Automated conversion of the written text to spoken form is very useful, especially in this time of online classes. Having lectures originally presented in English made available in all Indian languages has obvious uses. A group from the computer science department of Indian Institute of Technology Madras is working on this. The researchers are developing the technology to enable text-to-speech conversion for 13 Indian languages: Assamese, Bodo, Bengali, Gujarati, Hindi, Kannada, Malayalam, Manipuri, Marathi, Odia, Rajasthani, Tamil, Telugu and their corresponding Indian English flavours. A study on this was published in the journal IEEE/ACM Transactions on Audio, Speech,and Language Processing.
In order that the synthesised speech sound as natural as possible, and close to a sentence that has been read out by a human being, there is a need to convert punctuations into pauses of suitable lengths. This is the approach when converting English language text into synthesised speech. When applying this to Indian languages, the first difficulty one encounters is that there are no punctuations, save the period. There are many such differences, “The longest English sentence could be about 6 seconds long, while in Indian languages sentences can last as long as 30 seconds,” says Hema A. Murthy from the Computer Science and Engineering department of IIT Madras who led the study. Such long sentences are essentially phrase-based, the researchers found, and each phrase is almost a complete unit.

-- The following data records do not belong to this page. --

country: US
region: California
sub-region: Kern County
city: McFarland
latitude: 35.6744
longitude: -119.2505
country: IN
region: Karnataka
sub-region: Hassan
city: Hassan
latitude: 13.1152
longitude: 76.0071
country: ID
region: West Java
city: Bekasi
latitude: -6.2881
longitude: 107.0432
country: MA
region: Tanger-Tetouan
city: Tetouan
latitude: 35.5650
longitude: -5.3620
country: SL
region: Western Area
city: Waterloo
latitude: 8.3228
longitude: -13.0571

In the study, voice professionals – news readers and radio jockeys – were made to read out text carefully selected to be representative of various fields. “The audio signal and the text were aligned including pauses. Text was syllabified using rules, and syllables and pauses were identified in the audio using acoustic properties,” explains Prof. Murthy in an email to The Hindu. “Since the text and audio are aligned at the syllable-level, computing syllable-rate, number of syllables between pauses was straightforward,” she adds.
An hour of speech contains about 350-400 sentences. The researchers collected 10 hours of data for every language. “Five hours of data was used for hypothesising, and a set of held out sentences from the database was used for testing the hypothesis,” says Prof. Murthy. The text sentences were chosen in such a way that maximum domain coverage is ensured. “This includes news, sports, fiction, etc, as we work on open domain text-to-speech synthesis systems,” adds Jeena J Prakash from Uniphore Software Systems, IITM Research Park, Chennai, who is the first author of the paper.

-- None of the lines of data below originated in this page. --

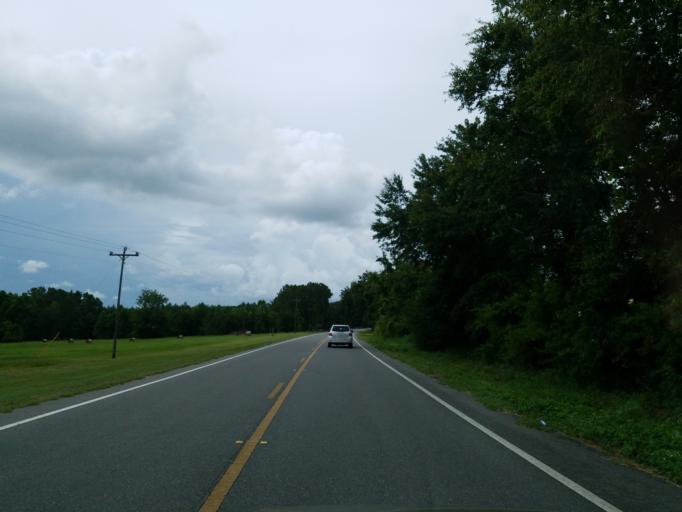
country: US
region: Florida
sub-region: Alachua County
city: High Springs
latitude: 29.9152
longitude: -82.5047
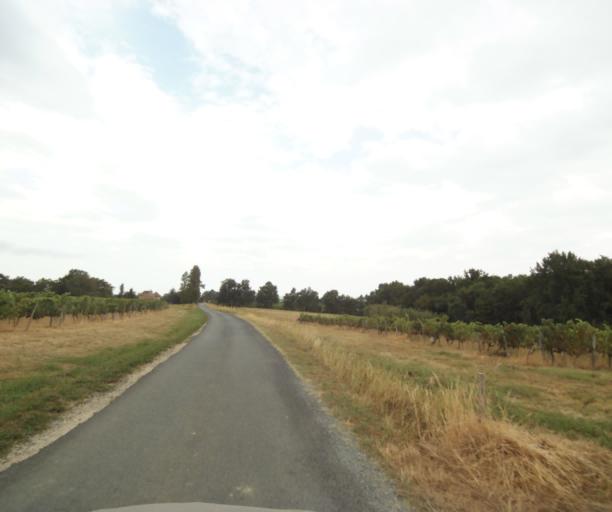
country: FR
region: Aquitaine
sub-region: Departement de la Gironde
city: Creon
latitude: 44.7528
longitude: -0.3447
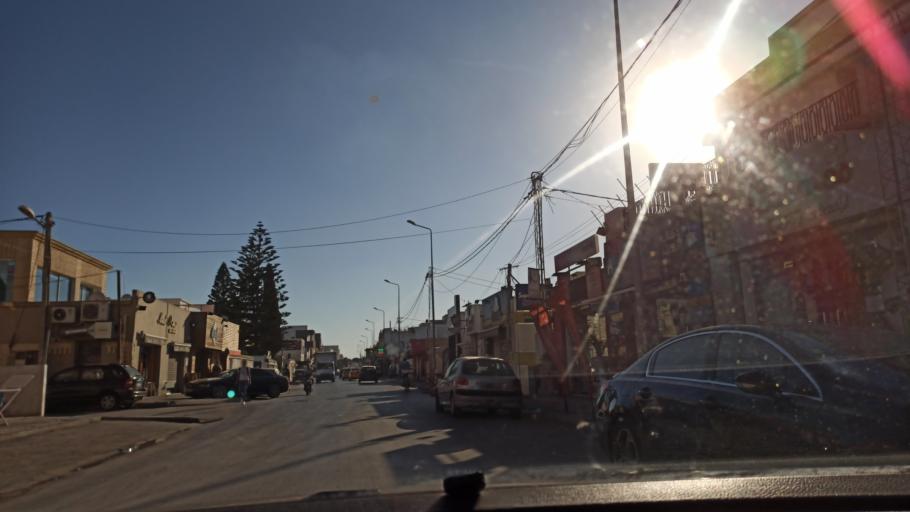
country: TN
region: Tunis
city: La Goulette
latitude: 36.8561
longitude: 10.2635
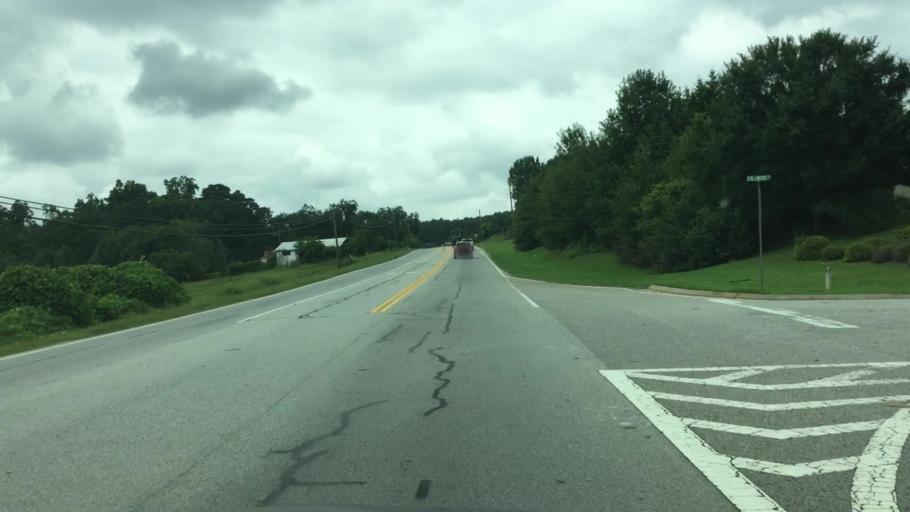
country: US
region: Georgia
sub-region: Barrow County
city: Winder
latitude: 34.0099
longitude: -83.7566
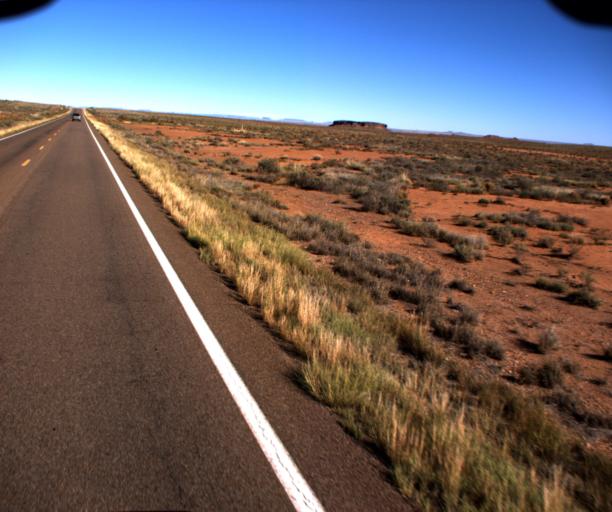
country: US
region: Arizona
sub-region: Navajo County
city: Holbrook
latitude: 34.8204
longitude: -110.1407
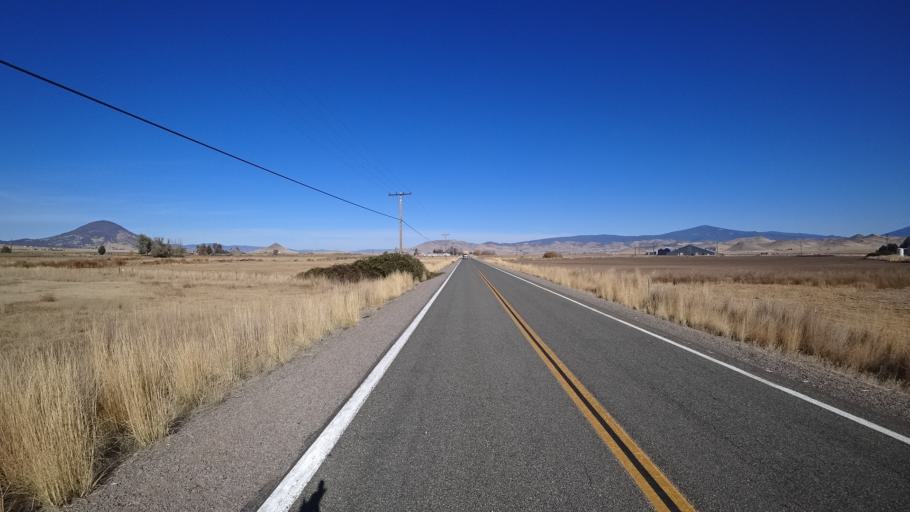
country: US
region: California
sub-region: Siskiyou County
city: Montague
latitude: 41.7665
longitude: -122.4852
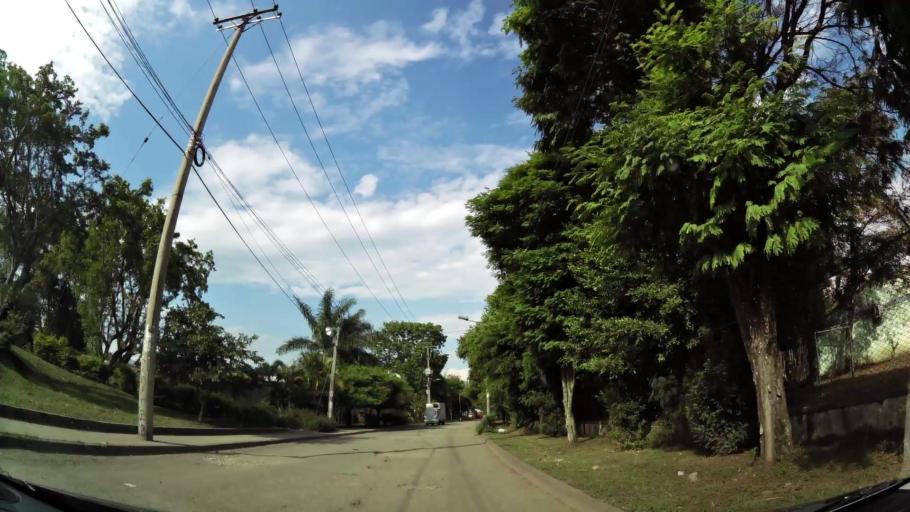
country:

Using these inputs, the text is split into phrases using the findings. “A phrase location–based speech synthesis system was built [which delineates the first phrase, last phrase and middle phrases]. The phrases of the text were synthesised using the appropriate phrase-based synthesis systems.
The synthesised waveforms were concatenated,” explains Dr Prakash.

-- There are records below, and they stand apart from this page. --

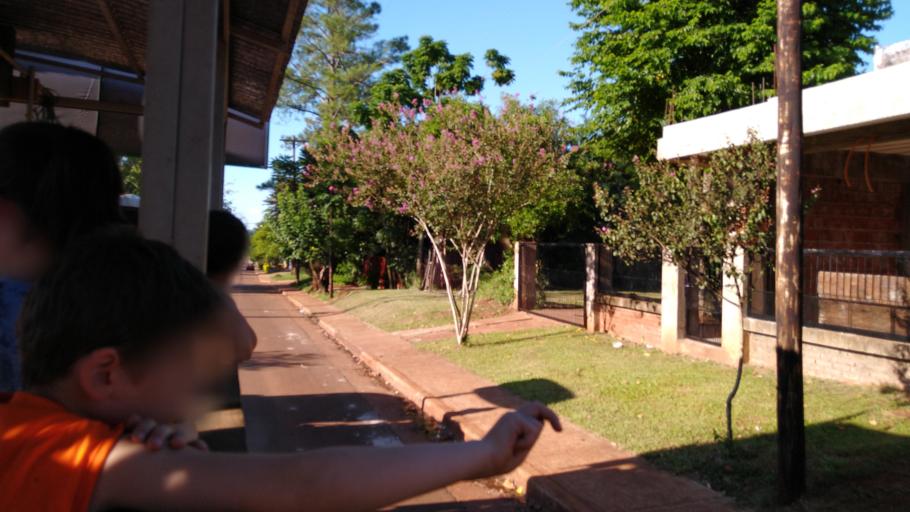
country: AR
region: Misiones
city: Garupa
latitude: -27.4869
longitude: -55.8215
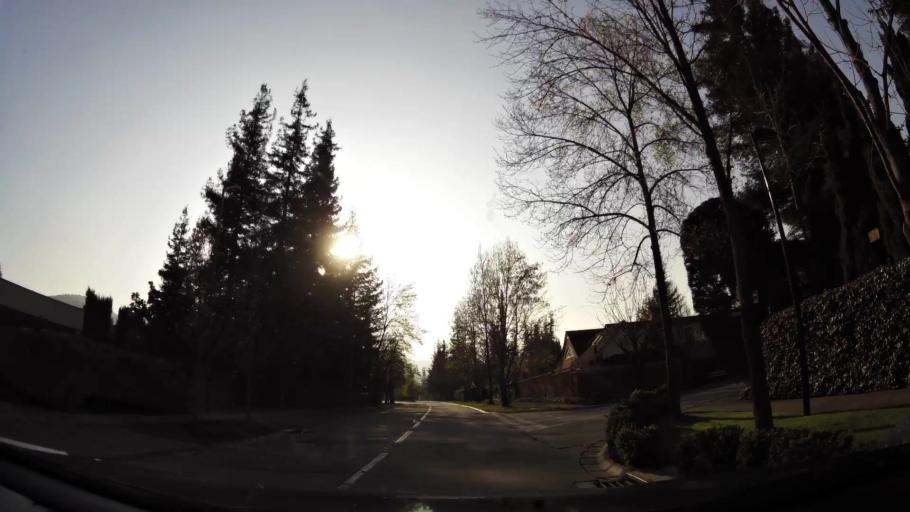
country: CL
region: Santiago Metropolitan
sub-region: Provincia de Santiago
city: Villa Presidente Frei, Nunoa, Santiago, Chile
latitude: -33.3512
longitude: -70.5355
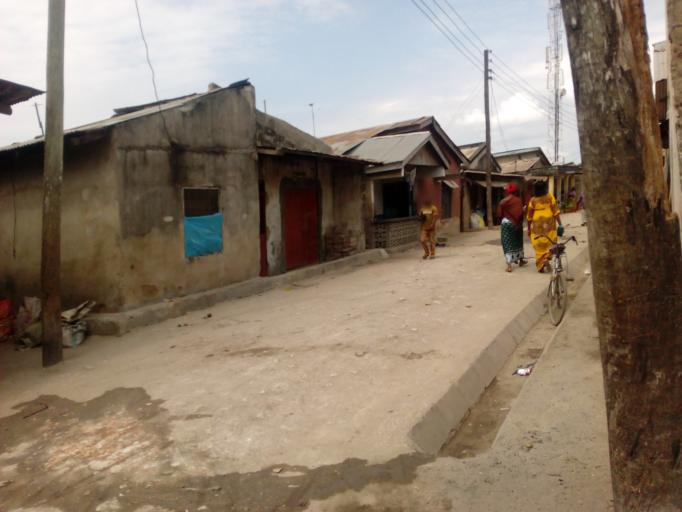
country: TZ
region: Dar es Salaam
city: Dar es Salaam
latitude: -6.8582
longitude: 39.2551
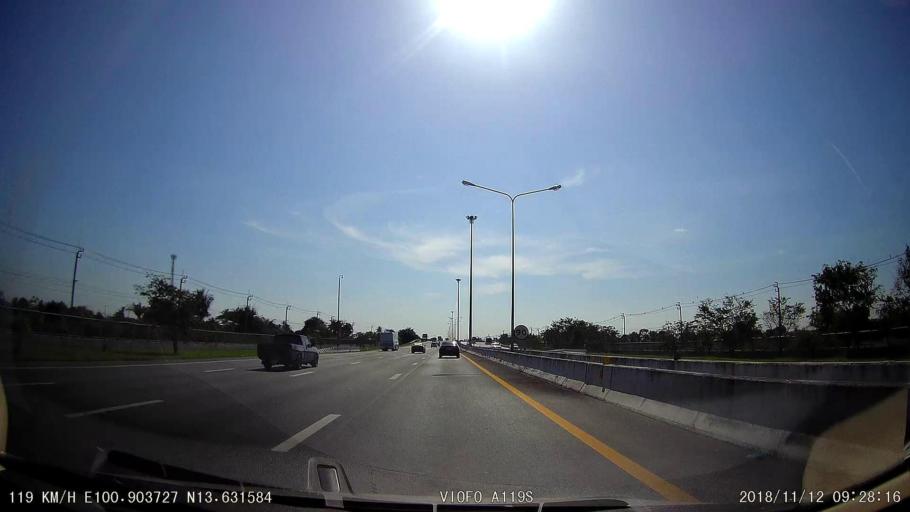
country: TH
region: Samut Prakan
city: Ban Khlong Bang Sao Thong
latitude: 13.6305
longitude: 100.9047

The results were tested on listeners to get a subjective evaluation. The original spoken sentences and the synthesised sentences were played out in random order. They found a uniform improvement across all Indian languages. “Currently we are part of a consortium on building speech-to-speech systems, where the objective is to replace the audio in the NPTEL/Swayam Lectures (in English) to vernacular,” says Prof. Murthy.